Tools available via MCP:

  • ctx_pull — Generate a task-specific context capsule
  • ctx_preflight — Get a pre-coding checklist for a task
  • ctx_push — Record a session handoff note
  • ctx_decide — Record a decision
  • ctx_landmine — Mark intentional weirdness
  • ctx_audit — Audit context freshness and detect stale files

Resources exposed:

  • ctx://context — Full compiled project context
  • ctx://current — Current work-in-progress state
  • ctx://landmines — List of landmines

Prompts:

  • ctx_start_session — Start a session with combined capsule + preflight for a task

MCP configuration

Add to your MCP client config (e.g.

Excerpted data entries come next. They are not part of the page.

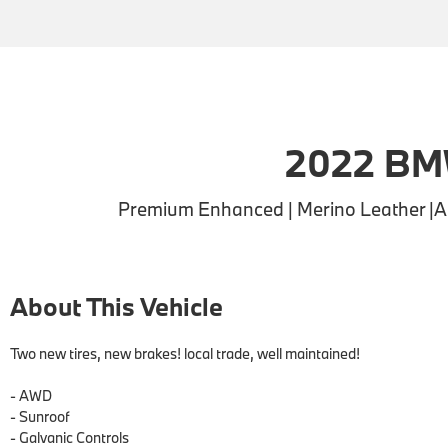
2022 BM
Premium Enhanced | Merino Leather |APP
About This Vehicle
Two new tires, new brakes! local trade, well maintained!

- AWD

- Sunroof

- Galvanic Controls
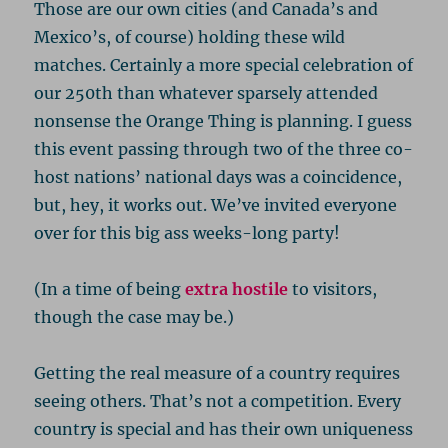
Those are our own cities (and Canada’s and
Mexico’s, of course) holding these wild
matches. Certainly a more special celebration of
our 250th than whatever sparsely attended
nonsense the Orange Thing is planning. I guess
this event passing through two of the three co-
host nations’ national days was a coincidence,
but, hey, it works out. We’ve invited everyone
over for this big ass weeks-long party!
(In a time of being
extra hostile
to visitors,
though the case may be.)
Getting the real measure of a country requires
seeing others. That’s not a competition. Every
country is special and has their own uniqueness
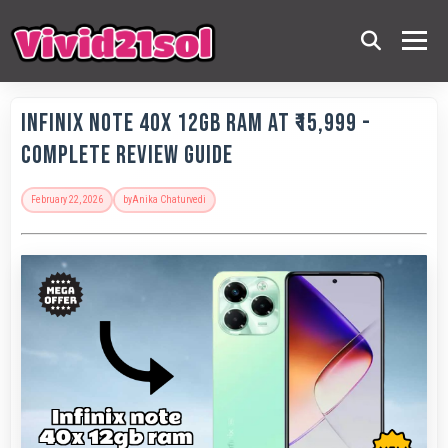
Infinix Note 40X 12GB RAM at ₹15,999 -
Complete Review Guide
February 22, 2026
by
Anika Chaturvedi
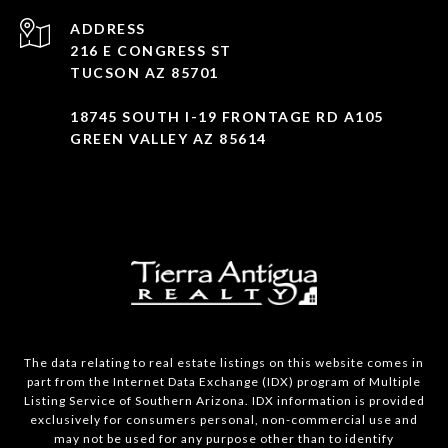
ADDRESS
216 E CONGRESS ST
TUCSON AZ 85701
18745 SOUTH I-19 FRONTAGE RD A105
GREEN VALLEY AZ 85614
The data relating to real estate listings on this website comes in
part from the Internet Data Exchange (IDX) program of Multiple
Listing Service of Southern Arizona. IDX information is provided
exclusively for consumers personal, non-commercial use and
may not be used for any purpose other than to identify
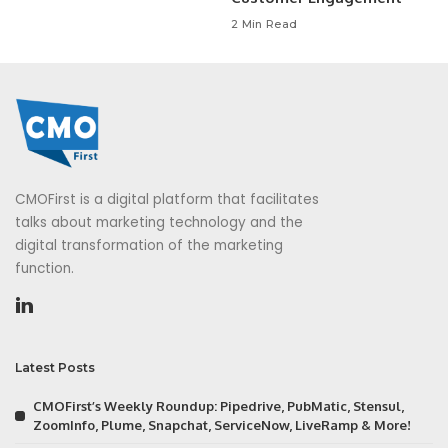
2 Min Read
CMOFirst is a digital platform that facilitates
talks about marketing technology and the
digital transformation of the marketing
function.
Latest Posts
CMOFirst’s Weekly Roundup: Pipedrive, PubMatic, Stensul,
ZoomInfo, Plume, Snapchat, ServiceNow, LiveRamp & More!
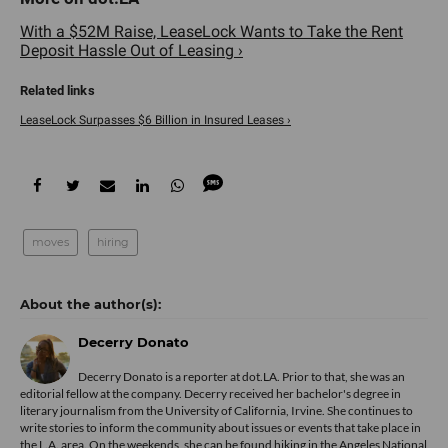
With a $52M Raise, LeaseLock Wants to Take the Rent
Deposit Hassle Out of Leasing ›
LeaseLock Surpasses $6 Billion in Insured Leases ›
moves
hiring
Decerry Donato
Decerry Donato is a reporter at dot.LA. Prior to that, she was an
editorial fellow at the company. Decerry received her bachelor's degree in
literary journalism from the University of California, Irvine. She continues to
write stories to inform the community about issues or events that take place in
the L.A. area. On the weekends, she can be found hiking in the Angeles National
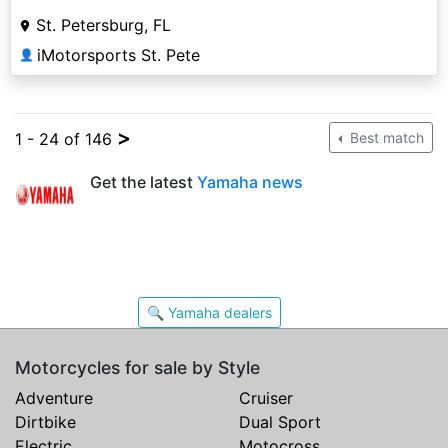
St. Petersburg, FL
iMotorsports St. Pete
👤
>
1 - 24 of 146
Best match
Get the latest
Yamaha news
🔍 Yamaha dealers
Motorcycles for sale by Style
Adventure
Cruiser
Dirtbike
Dual Sport
Electric
Motocross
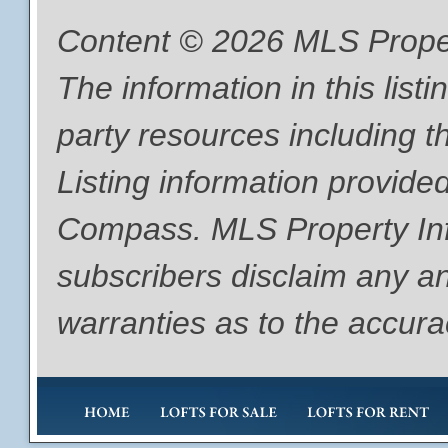
Content © 2026 MLS Proper
The information in this list
party resources including th
Listing information provide
Compass. MLS Property Info
subscribers disclaim any an
warranties as to the accurac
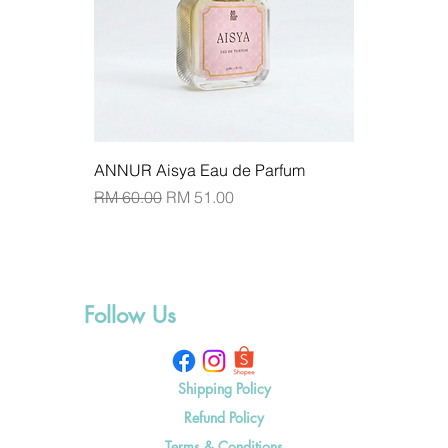
ANNUR Aisya Eau de Parfum
Regular Price
Sale Price
RM 60.00
RM 51.00
Add to Cart
Follow Us
Shipping Policy
Refund Policy
Terms & Conditions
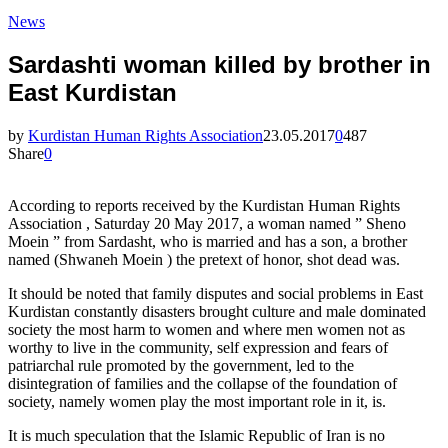
News
Sardashti woman killed by brother in
East Kurdistan
by
Kurdistan Human Rights Association
23.05.2017
0
487
Share
0
According to reports received by the Kurdistan Human Rights
Association , Saturday 20 May 2017, a woman named ” Sheno
Moein ” from Sardasht, who is married and has a son, a brother
named (Shwaneh Moein ) the pretext of honor, shot dead was.
It should be noted that family disputes and social problems in East
Kurdistan constantly disasters brought culture and male dominated
society the most harm to women and where men women not as
worthy to live in the community, self expression and fears of
patriarchal rule promoted by the government, led to the
disintegration of families and the collapse of the foundation of
society, namely women play the most important role in it, is.
It is much speculation that the Islamic Republic of Iran is no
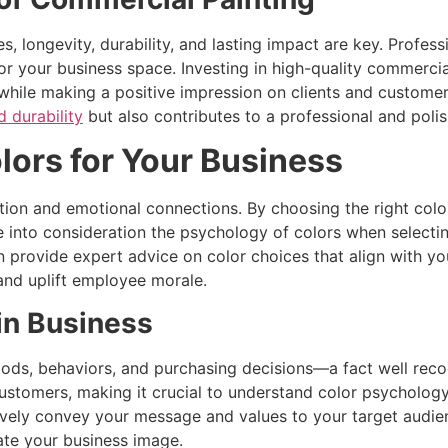
 longevity, durability, and lasting impact are key. Professi
r your business space. Investing in high-quality commercia
e while making a positive impression on clients and custom
d durability
but also contributes to a professional and poli
lors for Your Business
ption and emotional connections. By choosing the right col
 into consideration the psychology of colors when selecti
 provide expert advice on color choices that align with you
and uplift employee morale.
in Business
ds, behaviors, and purchasing decisions—a fact well recog
stomers, making it crucial to understand color psychology. 
tively convey your message and values to your target audie
vate your business image.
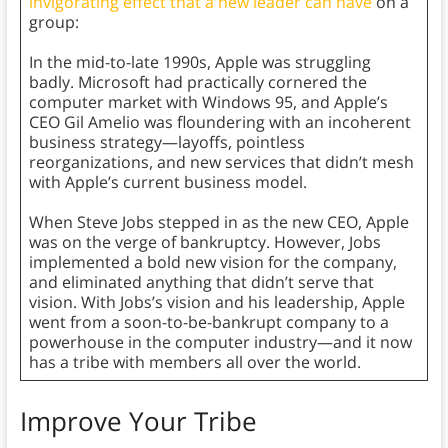
invigorating effect that a new leader can have
on a
group:
In the mid-to-late 1990s, Apple was struggling
badly. Microsoft had practically cornered the
computer market with Windows 95, and Apple’s
CEO Gil Amelio was floundering with an incoherent
business strategy—layoffs, pointless
reorganizations, and new services that didn’t mesh
with Apple’s current business model.
When Steve Jobs stepped in as the new CEO, Apple
was on the verge of bankruptcy. However, Jobs
implemented a bold new vision for the company,
and eliminated anything that didn’t serve that
vision. With Jobs’s vision and his leadership, Apple
went from a soon-to-be-bankrupt company to a
powerhouse in the computer industry—and it now
has a tribe with members all over the world.
Improve Your Tribe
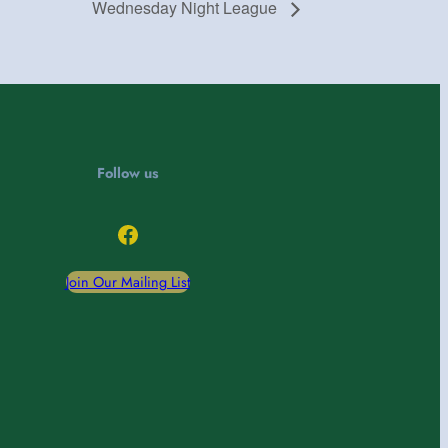
Wednesday Night League
Follow us
Facebook
Join Our Mailing List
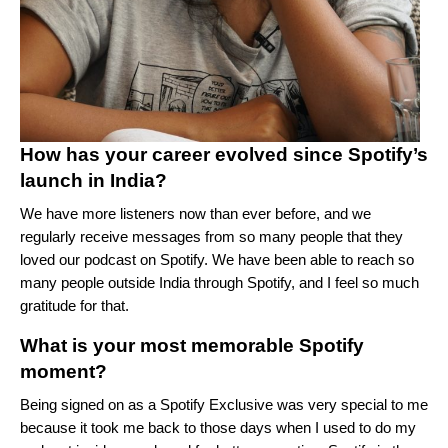
How has your career evolved since Spotify’s
launch in India?
We have more listeners now than ever before, and we
regularly receive messages from so many people that they
loved our podcast on Spotify. We have been able to reach so
many people outside India through Spotify, and I feel so much
gratitude for that.
What is your most memorable Spotify
moment?
Being signed on as a Spotify Exclusive was very special to me
because it took me back to those days when I used to do my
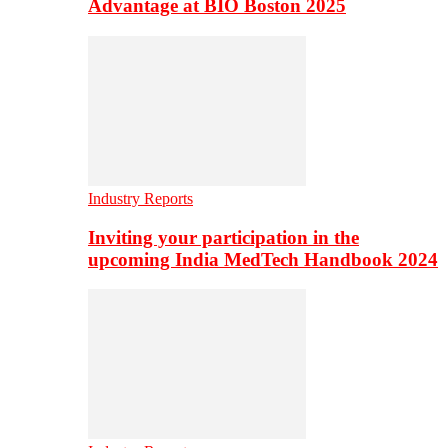
Advantage at BIO Boston 2025
Industry Reports
Inviting your participation in the
upcoming India MedTech Handbook 2024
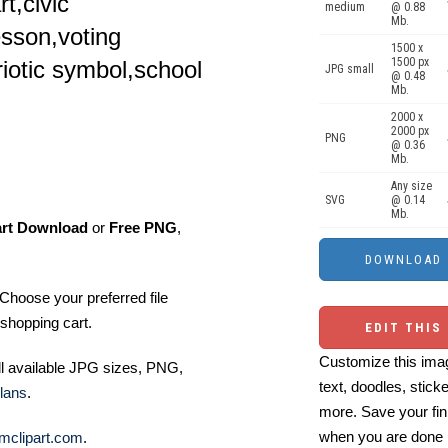
t,civic
medium
@ 0.88
Mb.
sson,voting
1500 x
1500 px
riotic symbol,school
JPG small
@ 0.48
Mb.
2000 x
2000 px
PNG
@ 0.36
Mb.
Any size
SVG
@ 0.14
Mb.
art Download
or
Free PNG
,
Choose your preferred file
shopping cart.
EDIT THIS
Customize this imag
ll available JPG sizes, PNG,
text, doodles, stick
lans
.
more. Save your fin
when you are done
mclipart.com
.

Claude Desktop claude_desktop_config.json):

{
  "mcpServers": {
    "dotctx": {
      "command": "npx",
      "args": ["--yes", "dotctx", "serve"]
    }
  }
}

Commands

| Command | Description | |---------|-------------| | dotctx init [--scan] [--force] | Initialize .ctx/ directory, install skills and hooks | | dotctx compile --target <tool\|all> | Compile context for an AI tool | | dotctx pull --task "..." | Generate a task-specific capsule | | dotctx preflight --task "..." [--brief] | Pre-coding checklist (--brief for landmines + health only) | | dotctx check <file> | Check a file for landmines and ripple effects | | dotctx push [--auto] [--sync] | Record a session handoff note (--sync for lightweight current.yaml update) | | dotctx decide <decision> [--over ...] [--why ...] | Record a decision | | dotctx landmine <desc> [--file ...] [--why ...] | Mark intentional weirdness | | dotctx vocab <term> <definition> | Add a domain term | | dotctx loop add <desc> [--ttl ...] | Add an open loop | | dotctx loop resolve <id> | Resolve an open loop | | dotctx loop list [--all] | List open loops | | dotctx status | Show context freshness | | dotctx prune [--dry-run] | Remove expired items | | dotctx hooks install | Install git post-commit hook | | dotctx hooks uninstall | Remove git post-commit hook | | dotctx skill install | Install/update Claude Code skills | | dotctx upgrade [--git-hooks] [--dry-run] | Upgrade hooks, skills, and .ctxrc without touching .ctx/ content | | dotctx audit [--json] | Audit context freshness — stale files, drifted entries, ripple gaps | | dotctx doctor | Check dotctx setup — hooks, skills, adapters, freshness | | dotctx serve | Start MCP server |

All mutation commands support --no-compile to skip auto-compilation.